There was an intensity in his question that was new; it made me sit straighter on the log. Aleksandra sat forward too, her eyes as dark as the smoke that whispered around us. Suddenly she stood, grabbing a slender twig on a nearby branch. The twig undulated in the open air until she snapped it off and it was still. Dead. She pressed the narrow end into the crust of snow and began to draw a jagged line with it.

“This is the coastline,” she said as the others scrambled to gather around her. I stayed where I sat, glimpsing her rough diagram from between their shoulders. “Before we departed for the planet, my mother received a transmission from the shuttle crew. It originated from here, near the largest array of lights. They said that the inhabitants are hostile. At least one crew member was injured.”

Hannah, my brother Ronen’s wife. Council-born daughter. Cartographer. The last time I’d glimpsed her pretty features, they’d been streaked with blood. She’d sounded so
afraid
. I clenched my hands between my knees, wondering if the cold that bit through my flight suit gloves came from the chilly evening or from within.

“The next closest light cluster is here,” Aleksandra said, jabbing the stick higher along the coastline. “East of our current location. I’m hoping that the inhabitants there will be amenable to negotiations if the others aren’t.”

“Negotiations,” Rebbe Davison echoed faintly. He glanced eastward as if he could see the city straight through hundreds of
kilometers of forest and mountain. “What makes you think they’ll be willing to talk to us? We’re strangers to them. We’re nothing.”

Aleksandra stood tall. She thrust the stick into the embers. We all watched as the flames leaped up, enveloping it. “You remember what we learned in school, Mordecai,” she said, a smile curling her lips. But it was a fond smile, teasing, without malice. “The planet Earth was fractured. Many cities. Many cultures. Even on the
Asherah
, we’ve had factions. The Children of Abel on one hand. The Council on the other.”

“Diversity,” Rebbe Davison said. “You’re right. It’s unlikely that we’d find a monoculture here. But even so, that doesn’t mean that we’ll even be able to speak to them—”

“Maybe we won’t,” Aleksandra agreed, tucking a hand inside the open flap of her flight suit. On a knife’s hilt, I realized. She carried the ceremonial blade of a guardsman with her even now, so far away from the culture of our ship. But she’d carried it not only for ceremony but also for the death it could bring. “There’s a chance that any alien life forms we encounter might be hostile. But the eastward settlement is closer, and smaller. We need to be patient, and we need to be on guard. If we’re going to conquer these lands—”

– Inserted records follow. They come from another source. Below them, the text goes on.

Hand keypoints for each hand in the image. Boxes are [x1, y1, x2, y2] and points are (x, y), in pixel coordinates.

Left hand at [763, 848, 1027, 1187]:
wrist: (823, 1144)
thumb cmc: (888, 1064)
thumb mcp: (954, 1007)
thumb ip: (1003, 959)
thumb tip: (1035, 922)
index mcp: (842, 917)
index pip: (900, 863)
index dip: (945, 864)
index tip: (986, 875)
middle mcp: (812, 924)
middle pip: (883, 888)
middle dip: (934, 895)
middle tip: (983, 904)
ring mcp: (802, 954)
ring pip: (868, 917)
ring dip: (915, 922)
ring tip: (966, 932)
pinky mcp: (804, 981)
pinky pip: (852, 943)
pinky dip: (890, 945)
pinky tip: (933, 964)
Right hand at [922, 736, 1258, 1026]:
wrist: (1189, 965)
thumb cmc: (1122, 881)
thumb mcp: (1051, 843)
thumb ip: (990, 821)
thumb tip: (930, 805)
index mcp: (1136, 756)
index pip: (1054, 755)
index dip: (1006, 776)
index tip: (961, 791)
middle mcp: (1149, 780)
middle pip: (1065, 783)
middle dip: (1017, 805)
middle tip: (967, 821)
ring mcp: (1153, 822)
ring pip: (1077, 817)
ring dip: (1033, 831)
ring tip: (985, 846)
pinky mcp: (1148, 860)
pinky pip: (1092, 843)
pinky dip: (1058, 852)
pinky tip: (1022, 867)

“Conquer these lands!” The words spilled out before I could stop them. I firmed my jaw, gazing into the blue-tongued flames even as Aleksandra turned her attention toward me.

“Yes, Terra?” she said. This time her smile had teeth.

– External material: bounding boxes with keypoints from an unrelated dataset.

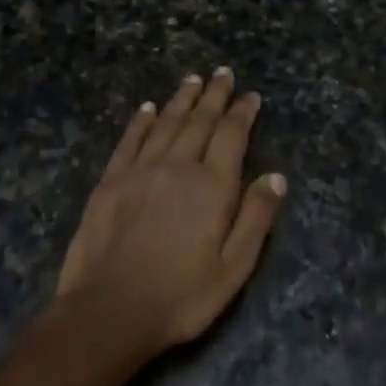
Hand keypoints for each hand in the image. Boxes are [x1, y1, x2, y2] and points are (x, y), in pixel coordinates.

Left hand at [55, 69, 287, 353]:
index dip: (242, 113)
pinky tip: (147, 108)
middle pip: (200, 121)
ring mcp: (140, 171)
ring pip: (165, 123)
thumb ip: (256, 218)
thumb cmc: (181, 296)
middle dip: (214, 95)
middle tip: (223, 73)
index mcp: (212, 186)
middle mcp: (178, 166)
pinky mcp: (110, 181)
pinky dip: (141, 120)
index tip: (250, 96)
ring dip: (182, 99)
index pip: (231, 135)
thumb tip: (276, 176)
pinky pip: (129, 140)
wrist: (109, 311)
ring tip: (193, 80)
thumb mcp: (234, 268)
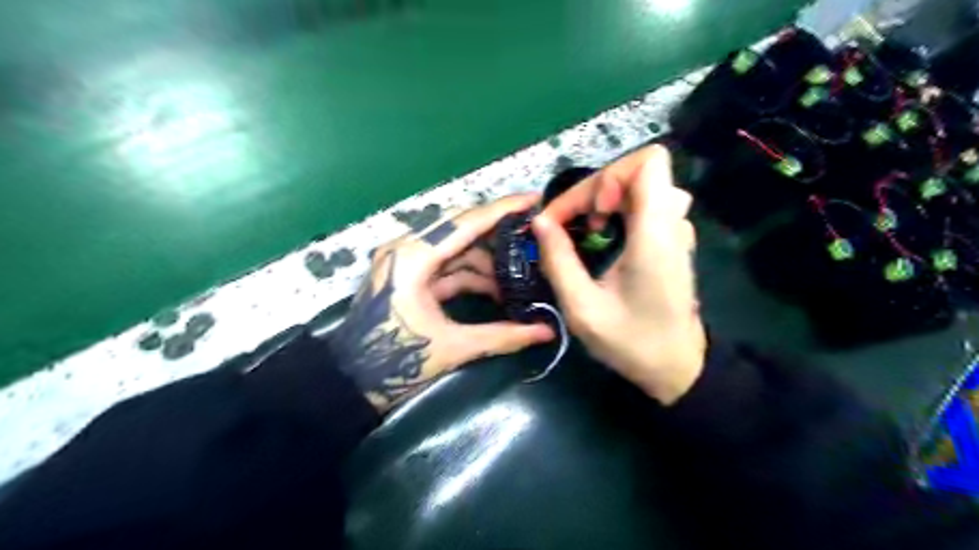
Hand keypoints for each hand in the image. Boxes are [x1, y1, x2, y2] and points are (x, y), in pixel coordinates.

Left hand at [331, 194, 553, 411]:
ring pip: (455, 249)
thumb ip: (503, 336)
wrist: (351, 383)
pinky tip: (496, 288)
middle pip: (461, 229)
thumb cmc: (395, 362)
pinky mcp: (408, 276)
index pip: (465, 223)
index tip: (534, 200)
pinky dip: (471, 275)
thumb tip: (547, 331)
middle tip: (534, 235)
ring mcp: (406, 262)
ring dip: (486, 261)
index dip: (503, 210)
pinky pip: (447, 266)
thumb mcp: (453, 348)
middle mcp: (408, 249)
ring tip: (521, 274)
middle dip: (498, 233)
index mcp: (413, 257)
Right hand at [535, 144, 704, 404]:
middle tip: (571, 224)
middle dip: (595, 190)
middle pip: (637, 171)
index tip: (591, 214)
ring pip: (641, 186)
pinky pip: (645, 204)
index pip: (649, 162)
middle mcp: (672, 223)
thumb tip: (539, 222)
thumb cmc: (632, 342)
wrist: (677, 367)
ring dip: (607, 199)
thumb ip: (558, 261)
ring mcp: (676, 230)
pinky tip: (604, 238)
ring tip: (589, 230)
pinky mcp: (672, 240)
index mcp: (655, 235)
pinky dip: (618, 210)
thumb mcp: (583, 308)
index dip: (610, 175)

“They’re not our enemies,” I said fiercely. I thought back to the boy, to the way his arms enveloped me like vines on a wall. I felt so
safe
inside them. But Aleksandra didn’t know that. She only let out a short, dry laugh.

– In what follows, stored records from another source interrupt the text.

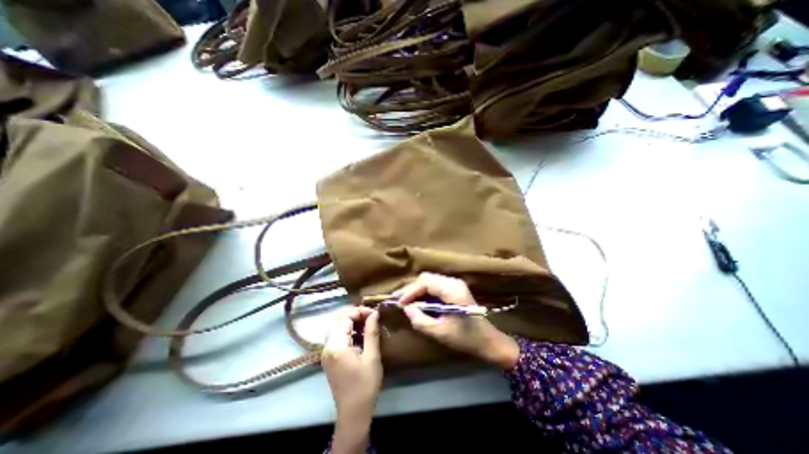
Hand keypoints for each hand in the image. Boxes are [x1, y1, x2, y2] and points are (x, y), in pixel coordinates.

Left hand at [323, 307, 382, 452]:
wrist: (353, 413)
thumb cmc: (365, 385)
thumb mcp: (372, 357)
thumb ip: (372, 332)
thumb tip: (375, 313)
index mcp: (337, 346)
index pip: (345, 317)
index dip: (360, 311)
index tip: (374, 314)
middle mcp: (327, 346)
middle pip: (337, 318)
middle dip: (354, 313)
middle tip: (370, 317)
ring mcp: (325, 352)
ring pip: (335, 326)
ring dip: (350, 320)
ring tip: (366, 323)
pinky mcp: (328, 357)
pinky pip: (335, 335)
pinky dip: (346, 329)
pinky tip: (358, 334)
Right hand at [397, 271, 516, 369]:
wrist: (489, 341)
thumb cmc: (466, 338)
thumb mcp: (440, 332)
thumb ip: (420, 319)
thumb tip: (406, 308)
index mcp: (452, 289)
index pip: (425, 282)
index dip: (410, 291)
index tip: (399, 303)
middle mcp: (453, 282)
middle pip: (426, 278)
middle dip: (411, 289)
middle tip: (398, 300)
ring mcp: (454, 284)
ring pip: (429, 281)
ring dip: (416, 290)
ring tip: (404, 301)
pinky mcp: (454, 289)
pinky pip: (434, 286)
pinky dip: (423, 292)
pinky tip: (416, 301)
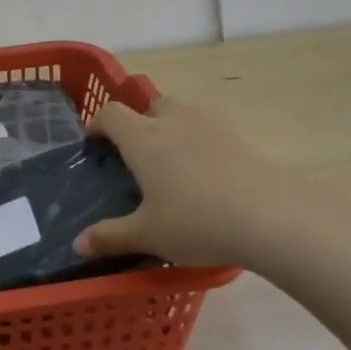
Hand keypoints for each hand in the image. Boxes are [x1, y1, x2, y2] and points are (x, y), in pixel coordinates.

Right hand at [72, 97, 350, 274]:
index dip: (98, 124)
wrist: (272, 217)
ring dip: (171, 128)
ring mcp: (211, 127)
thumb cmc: (196, 222)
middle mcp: (174, 123)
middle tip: (136, 156)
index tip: (94, 145)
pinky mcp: (241, 139)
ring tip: (172, 165)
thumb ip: (110, 237)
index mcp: (143, 139)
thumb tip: (78, 244)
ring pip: (183, 113)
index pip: (112, 114)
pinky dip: (201, 144)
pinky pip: (211, 131)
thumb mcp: (147, 235)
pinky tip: (206, 176)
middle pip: (151, 105)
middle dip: (139, 122)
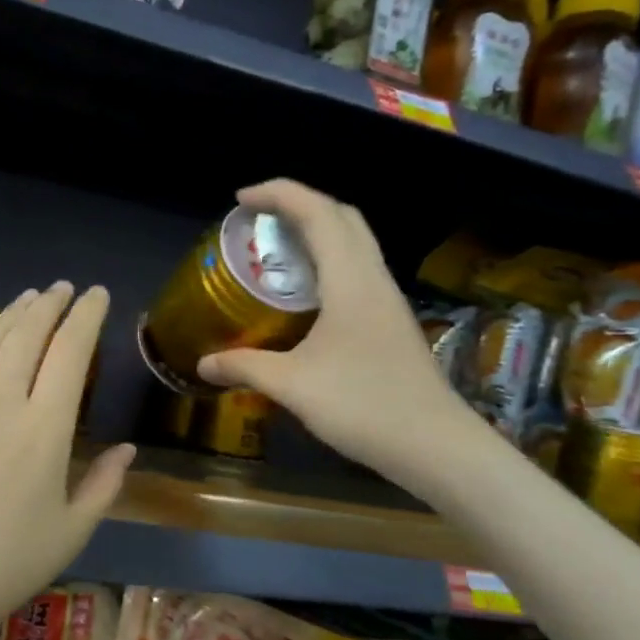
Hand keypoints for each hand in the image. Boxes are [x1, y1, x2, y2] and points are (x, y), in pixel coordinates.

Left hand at [0, 282, 135, 639]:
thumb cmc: (5, 564)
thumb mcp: (71, 532)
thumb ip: (104, 485)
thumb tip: (127, 448)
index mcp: (46, 430)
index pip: (71, 353)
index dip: (86, 317)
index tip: (97, 295)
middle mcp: (2, 404)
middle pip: (28, 336)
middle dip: (50, 305)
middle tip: (63, 288)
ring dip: (12, 314)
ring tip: (30, 297)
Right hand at [196, 178, 478, 485]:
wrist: (436, 446)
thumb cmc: (363, 406)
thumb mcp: (293, 386)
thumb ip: (246, 367)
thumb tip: (203, 364)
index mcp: (351, 280)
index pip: (318, 212)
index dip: (279, 193)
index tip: (240, 198)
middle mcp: (373, 279)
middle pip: (342, 216)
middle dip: (299, 204)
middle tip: (258, 219)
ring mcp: (387, 300)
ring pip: (355, 242)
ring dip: (317, 230)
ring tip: (276, 249)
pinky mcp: (391, 322)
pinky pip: (358, 269)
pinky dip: (328, 260)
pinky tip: (305, 293)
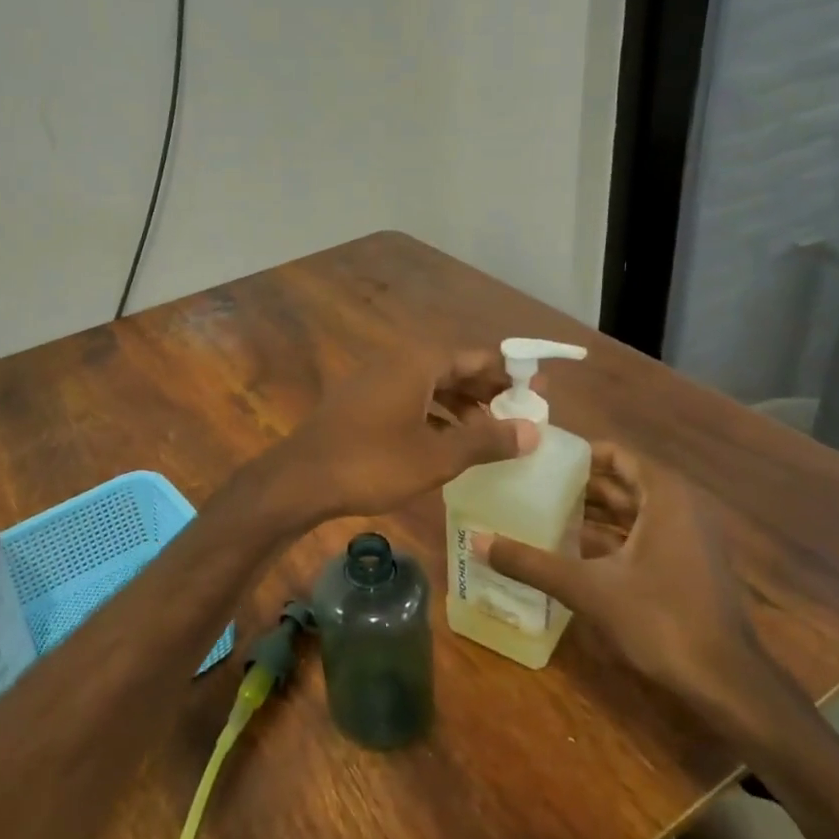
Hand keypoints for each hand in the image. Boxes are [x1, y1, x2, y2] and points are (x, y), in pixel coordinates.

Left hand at [266, 349, 539, 521]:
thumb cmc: (372, 463)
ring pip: (430, 386)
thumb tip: (533, 431)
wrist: (300, 480)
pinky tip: (447, 442)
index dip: (510, 374)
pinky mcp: (360, 404)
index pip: (477, 358)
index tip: (539, 392)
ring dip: (461, 405)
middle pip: (454, 369)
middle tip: (520, 415)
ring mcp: (374, 382)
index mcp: (418, 363)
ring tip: (490, 433)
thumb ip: (486, 441)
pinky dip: (434, 415)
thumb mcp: (436, 456)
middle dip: (487, 391)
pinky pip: (409, 399)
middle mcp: (397, 363)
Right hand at [483, 442, 771, 724]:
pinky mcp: (688, 567)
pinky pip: (643, 536)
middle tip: (531, 485)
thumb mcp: (589, 588)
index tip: (539, 459)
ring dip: (593, 513)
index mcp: (666, 498)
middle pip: (623, 482)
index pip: (618, 455)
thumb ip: (533, 563)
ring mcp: (689, 540)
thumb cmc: (662, 620)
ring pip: (633, 512)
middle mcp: (682, 509)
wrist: (728, 684)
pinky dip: (610, 538)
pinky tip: (573, 551)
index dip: (579, 454)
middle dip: (579, 484)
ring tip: (543, 513)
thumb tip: (477, 542)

“You saw the transmission,” she said. “Care to tell the others what you saw?”

“The aliens,” I said, weaker now, as she found my cracks and fixed her fingers into them. “Their bodies move like grass in the wind. Their eyes are black. A night without moons or stars.”

“Tell them about Hannah,” Aleksandra prodded. I drew in a breath, held it. Finally I drew my gaze down to my knees.